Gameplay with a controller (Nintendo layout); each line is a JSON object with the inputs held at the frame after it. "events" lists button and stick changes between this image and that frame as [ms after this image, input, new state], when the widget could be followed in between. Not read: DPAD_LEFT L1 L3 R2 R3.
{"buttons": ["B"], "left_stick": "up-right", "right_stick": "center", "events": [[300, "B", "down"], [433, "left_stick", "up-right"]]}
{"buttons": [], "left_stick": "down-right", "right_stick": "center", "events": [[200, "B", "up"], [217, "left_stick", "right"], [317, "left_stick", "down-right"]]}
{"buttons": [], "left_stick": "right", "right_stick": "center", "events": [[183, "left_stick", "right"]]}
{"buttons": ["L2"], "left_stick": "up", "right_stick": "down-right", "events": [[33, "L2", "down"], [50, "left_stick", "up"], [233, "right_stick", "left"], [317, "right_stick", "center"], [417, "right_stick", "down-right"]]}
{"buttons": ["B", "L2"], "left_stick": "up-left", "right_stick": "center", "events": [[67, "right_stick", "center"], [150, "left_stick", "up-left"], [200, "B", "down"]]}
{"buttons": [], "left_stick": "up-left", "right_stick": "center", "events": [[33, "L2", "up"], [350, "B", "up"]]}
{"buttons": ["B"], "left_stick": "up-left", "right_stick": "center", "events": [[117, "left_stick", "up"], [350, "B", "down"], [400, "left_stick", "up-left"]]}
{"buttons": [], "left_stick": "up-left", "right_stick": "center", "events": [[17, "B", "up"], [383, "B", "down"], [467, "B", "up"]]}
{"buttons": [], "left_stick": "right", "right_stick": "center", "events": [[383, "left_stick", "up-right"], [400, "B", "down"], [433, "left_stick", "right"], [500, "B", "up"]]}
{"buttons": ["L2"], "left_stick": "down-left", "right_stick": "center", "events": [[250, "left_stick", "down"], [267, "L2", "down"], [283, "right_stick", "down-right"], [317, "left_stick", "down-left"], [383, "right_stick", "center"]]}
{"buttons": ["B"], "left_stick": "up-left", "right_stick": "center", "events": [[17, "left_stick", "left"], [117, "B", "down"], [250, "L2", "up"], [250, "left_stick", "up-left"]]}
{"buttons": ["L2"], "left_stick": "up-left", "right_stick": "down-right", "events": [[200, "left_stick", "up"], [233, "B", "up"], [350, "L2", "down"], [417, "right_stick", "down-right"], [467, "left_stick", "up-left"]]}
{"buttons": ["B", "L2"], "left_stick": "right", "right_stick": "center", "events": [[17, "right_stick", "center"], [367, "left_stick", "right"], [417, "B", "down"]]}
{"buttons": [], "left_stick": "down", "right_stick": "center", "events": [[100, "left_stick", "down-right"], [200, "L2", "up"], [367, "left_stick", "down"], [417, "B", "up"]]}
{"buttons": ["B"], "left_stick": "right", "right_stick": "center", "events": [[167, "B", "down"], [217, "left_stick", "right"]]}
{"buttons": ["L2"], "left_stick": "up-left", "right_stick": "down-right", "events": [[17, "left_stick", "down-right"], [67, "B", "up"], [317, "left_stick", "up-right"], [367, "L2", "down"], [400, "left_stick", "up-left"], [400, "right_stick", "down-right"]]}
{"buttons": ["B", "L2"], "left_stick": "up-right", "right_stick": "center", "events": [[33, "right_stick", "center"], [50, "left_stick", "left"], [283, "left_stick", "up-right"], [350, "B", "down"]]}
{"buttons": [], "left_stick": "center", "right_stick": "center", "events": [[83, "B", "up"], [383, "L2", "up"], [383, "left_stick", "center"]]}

▸ **Problem details**
From the records above, extract every line exactly as it stands.

▸ **Solution for this exercise**
Gameplay with a controller (Nintendo layout); each line is a JSON object with the inputs held at the frame after it. "events" lists button and stick changes between this image and that frame as [ms after this image, input, new state], when the widget could be followed in between. Not read: DPAD_LEFT L1 L3 R2 R3.
{"buttons": ["B"], "left_stick": "up-right", "right_stick": "center", "events": [[300, "B", "down"], [433, "left_stick", "up-right"]]}
{"buttons": [], "left_stick": "down-right", "right_stick": "center", "events": [[200, "B", "up"], [217, "left_stick", "right"], [317, "left_stick", "down-right"]]}
{"buttons": [], "left_stick": "right", "right_stick": "center", "events": [[183, "left_stick", "right"]]}
{"buttons": ["L2"], "left_stick": "up", "right_stick": "down-right", "events": [[33, "L2", "down"], [50, "left_stick", "up"], [233, "right_stick", "left"], [317, "right_stick", "center"], [417, "right_stick", "down-right"]]}
{"buttons": ["B", "L2"], "left_stick": "up-left", "right_stick": "center", "events": [[67, "right_stick", "center"], [150, "left_stick", "up-left"], [200, "B", "down"]]}
{"buttons": [], "left_stick": "up-left", "right_stick": "center", "events": [[33, "L2", "up"], [350, "B", "up"]]}
{"buttons": ["B"], "left_stick": "up-left", "right_stick": "center", "events": [[117, "left_stick", "up"], [350, "B", "down"], [400, "left_stick", "up-left"]]}
{"buttons": [], "left_stick": "up-left", "right_stick": "center", "events": [[17, "B", "up"], [383, "B", "down"], [467, "B", "up"]]}
{"buttons": [], "left_stick": "right", "right_stick": "center", "events": [[383, "left_stick", "up-right"], [400, "B", "down"], [433, "left_stick", "right"], [500, "B", "up"]]}
{"buttons": ["L2"], "left_stick": "down-left", "right_stick": "center", "events": [[250, "left_stick", "down"], [267, "L2", "down"], [283, "right_stick", "down-right"], [317, "left_stick", "down-left"], [383, "right_stick", "center"]]}
{"buttons": ["B"], "left_stick": "up-left", "right_stick": "center", "events": [[17, "left_stick", "left"], [117, "B", "down"], [250, "L2", "up"], [250, "left_stick", "up-left"]]}
{"buttons": ["L2"], "left_stick": "up-left", "right_stick": "down-right", "events": [[200, "left_stick", "up"], [233, "B", "up"], [350, "L2", "down"], [417, "right_stick", "down-right"], [467, "left_stick", "up-left"]]}
{"buttons": ["B", "L2"], "left_stick": "right", "right_stick": "center", "events": [[17, "right_stick", "center"], [367, "left_stick", "right"], [417, "B", "down"]]}
{"buttons": [], "left_stick": "down", "right_stick": "center", "events": [[100, "left_stick", "down-right"], [200, "L2", "up"], [367, "left_stick", "down"], [417, "B", "up"]]}
{"buttons": ["B"], "left_stick": "right", "right_stick": "center", "events": [[167, "B", "down"], [217, "left_stick", "right"]]}
{"buttons": ["L2"], "left_stick": "up-left", "right_stick": "down-right", "events": [[17, "left_stick", "down-right"], [67, "B", "up"], [317, "left_stick", "up-right"], [367, "L2", "down"], [400, "left_stick", "up-left"], [400, "right_stick", "down-right"]]}
{"buttons": ["B", "L2"], "left_stick": "up-right", "right_stick": "center", "events": [[33, "right_stick", "center"], [50, "left_stick", "left"], [283, "left_stick", "up-right"], [350, "B", "down"]]}
{"buttons": [], "left_stick": "center", "right_stick": "center", "events": [[83, "B", "up"], [383, "L2", "up"], [383, "left_stick", "center"]]}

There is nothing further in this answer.